--- SUL COMPITO ---
Prosegui il testo su Buzzati e Svevo come autori di teatro, ripartendo subito dopo la sua ultima frase.

--- ESTRATTO DEL DOCUMENTO ---
##############################
![Se l'amore diventa ossessione](https://img.ilgcdn.com/sites/default/files/styles/xl/public/foto/2025/02/11/1739260913-teatro-buzzati.jpg?_=1739260913)
C'è qualcosa che accomuna Buzzati a Svevo, non tanto le tematiche, quanto il fatto che, essendo entrambi autori di teatro, hanno avuto fama e fortuna grazie alla riduzione, per il teatro e il cinema, delle loro opere narrative. Non per nulla, come drammaturgo, Svevo è stato scoperto dopo il successo di «La coscienza di Zeno» e di «Senilità», mentre, Buzzati, come drammaturgo, poteva vantare, almeno, due successi, quello di «Un caso clinico» (1953), messo in scena al Piccolo Teatro, con la regia di Giorgio Strehler, ripreso nel '58 dallo Stabile di Torino, e quello di «L'Orologio», (1959), con Paola Borboni.
##############################
--- DATI FORNITI ---
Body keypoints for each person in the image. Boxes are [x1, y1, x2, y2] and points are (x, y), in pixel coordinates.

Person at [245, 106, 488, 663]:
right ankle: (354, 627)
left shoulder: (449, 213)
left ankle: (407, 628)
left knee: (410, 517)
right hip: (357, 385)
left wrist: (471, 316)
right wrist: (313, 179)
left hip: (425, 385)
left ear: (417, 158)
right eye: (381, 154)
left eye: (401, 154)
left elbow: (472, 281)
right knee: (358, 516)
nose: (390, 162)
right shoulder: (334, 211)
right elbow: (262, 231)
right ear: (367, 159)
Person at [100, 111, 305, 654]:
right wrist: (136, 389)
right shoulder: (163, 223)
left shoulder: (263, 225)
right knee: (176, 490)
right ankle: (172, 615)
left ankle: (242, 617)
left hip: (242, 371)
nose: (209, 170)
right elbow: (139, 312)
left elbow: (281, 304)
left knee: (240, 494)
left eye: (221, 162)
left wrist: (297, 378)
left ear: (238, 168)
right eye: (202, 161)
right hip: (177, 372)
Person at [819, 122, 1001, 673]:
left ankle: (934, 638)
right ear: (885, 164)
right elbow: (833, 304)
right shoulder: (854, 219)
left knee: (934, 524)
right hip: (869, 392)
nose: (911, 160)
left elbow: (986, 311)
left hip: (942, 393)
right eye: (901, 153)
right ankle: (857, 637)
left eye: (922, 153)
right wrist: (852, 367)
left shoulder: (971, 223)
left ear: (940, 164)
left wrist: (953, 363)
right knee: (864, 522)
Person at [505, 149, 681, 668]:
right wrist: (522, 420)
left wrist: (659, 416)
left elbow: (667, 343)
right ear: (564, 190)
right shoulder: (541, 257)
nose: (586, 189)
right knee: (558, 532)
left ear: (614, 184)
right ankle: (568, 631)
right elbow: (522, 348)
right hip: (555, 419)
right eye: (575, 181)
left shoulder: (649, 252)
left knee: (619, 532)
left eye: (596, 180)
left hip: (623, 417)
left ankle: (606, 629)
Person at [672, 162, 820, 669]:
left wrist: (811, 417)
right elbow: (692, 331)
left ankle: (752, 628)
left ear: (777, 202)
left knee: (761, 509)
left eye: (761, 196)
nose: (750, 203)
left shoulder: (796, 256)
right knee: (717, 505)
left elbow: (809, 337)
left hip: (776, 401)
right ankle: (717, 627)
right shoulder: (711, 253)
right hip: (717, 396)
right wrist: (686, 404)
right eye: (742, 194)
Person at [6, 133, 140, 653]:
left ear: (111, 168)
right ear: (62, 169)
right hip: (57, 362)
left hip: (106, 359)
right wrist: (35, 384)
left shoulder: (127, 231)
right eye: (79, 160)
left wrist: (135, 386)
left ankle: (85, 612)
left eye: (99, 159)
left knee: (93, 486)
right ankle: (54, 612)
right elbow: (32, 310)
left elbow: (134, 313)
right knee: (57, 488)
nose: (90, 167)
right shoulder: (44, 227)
##############################
--- RISPOSTA ALL'ESERCIZIO ---
La notorietà di Buzzati avviene, però, grazie alla trasposizione cinematografica di «Il deserto dei Tartari» (1976) con la regia di Zurlini e un cast stellare, e di «Un amore», (1965), regia di Gianni Vernuccio, con Rossano Brazzi e Agnès Spaak che non aveva potuto vantare lo stesso successo. Per completezza, ricordo la riduzione teatrale di Tullio Kezich, per Giulio Bosetti che curò la regia insieme a Giuseppe Emiliani. Kezich aveva ridotto, in precedenza, «La coscienza di Zeno» di cui Bosetti era stato interprete, dopo l'edizione di Squarzina, con Alberto Lionello, tanto da fare un parallelo, tra due inetti, come Zeno e Antonio Dorigo, protagonista di «Un amore» (1963) in scena, al Franco Parenti, da oggi al 16 febbraio, nella versione di Paolo Briguglia, con la regia di Alessandra Pizzi che, insieme, hanno scelto di entrare nella mente di Dorigo, per esplorare tutti quei meccanismi psicologici che diventano causa di una vera e propria ossessione e che trasformano il sentimento d'amore in una malattia.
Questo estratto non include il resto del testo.